It isn’t easy to change the mindset of a capitalistic society. Although the science of ecology dates back more than 150 years and has its roots in ancient Greece, society as a whole has only become more environmentally aware in the last 40 some years. It remains a struggle to make people aware that, really, we are not the only organisms on the planet. So let’s start by making sure that we aren’t using any secrets, including trade secrets, to contaminate our little place in the universe.
One of the latest efforts to minimize the effects of man on the world’s diverse, delicate ecosystems is “Green Chemistry,” which encourages products and processes that reduce use and generation of hazardous substances. To further the goals of Green Chemistry, the California “Safer Consumer Product (SCP) Regulations” became law October 1, 2013.
Sounds great, doesn’t it? If a hydro-fluorocarbon (HFC) and a chlorofluorocarbon (CFC) can do the same job (e.g., the air conditioning in your car), and HFCs do not destroy the ozone layer like CFCs do, why shouldn’t the government force you to use HFCs? Unfortunately, implementing such change isn’t as easy as a mere change in an acronym letter, and there are a few additional items in the rules that make full compliance, uh, uncomfortable.
One of the rules under the SCP is that there can be no secrets from the government. That means you must disclose your trade secrets in detail to the State of California. Don’t worry, though, the government won’t tell anyone your trade secrets. And there won’t be any computer hacking or leaks either.
True, the SCP regulations have a process to protect trade secrets from public disclosure. It seems to be a “tell us your secret and hope for the best” approach, however.

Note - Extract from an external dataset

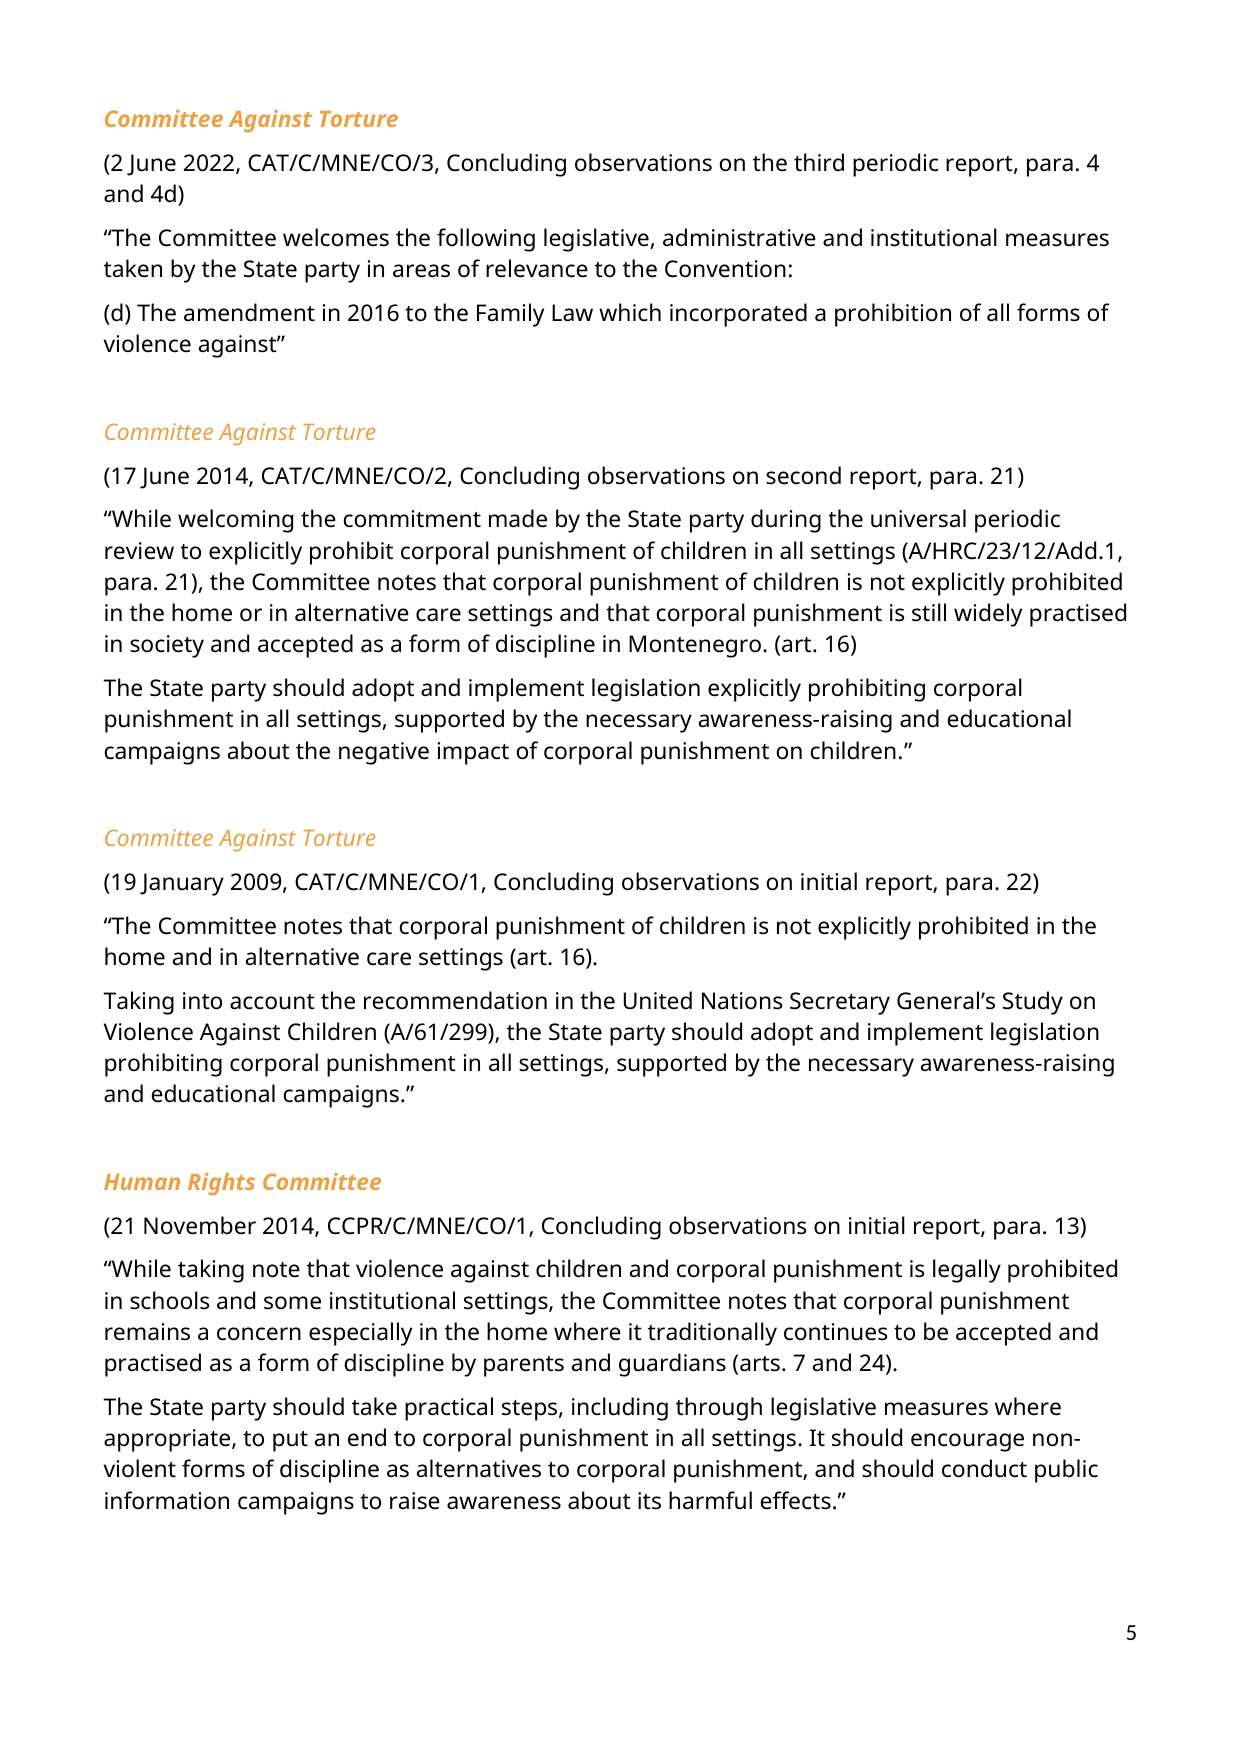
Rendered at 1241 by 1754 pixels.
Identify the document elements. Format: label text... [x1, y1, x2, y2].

If you have a trade secret that falls within the SCP regulations, you must first make a written claim to the Department of Toxic Substance Control (DTSC) that you have a trade secret. You tell the DTSC in writing exactly what your trade secret is and provide the DTSC evidence why it should remain a trade secret. The DTSC reviews your application and evidence and makes a ruling on your request.
If the DTSC decides — for whatever reason — that the information does not rise to the level of trade secret protection . . . they deny your request. If you disagree, you have to sue the State of California within 30 days of the denial to maintain the confidentiality of the information. If you don’t file, the DTSC makes your trade secret information public.
If you do file a preliminary injunction or for declaratory relief to protect your information from disclosure, you have to disclose all of your trade secret information in court, but you are allowed to request redaction of certain information. Redaction, schmedaction . . . there are no rules stating that the court must keep your information confidential.
Worse yet, at least 30 other states are considering similar regulations.
Disclosing your trade secrets may be necessary under California’s SCP and similar laws around the country. The path to keeping your trade secrets confidential while becoming more ecologically sound just became a lot more difficult.
As a famous amphibian puppet says, “It’s not easy being green.”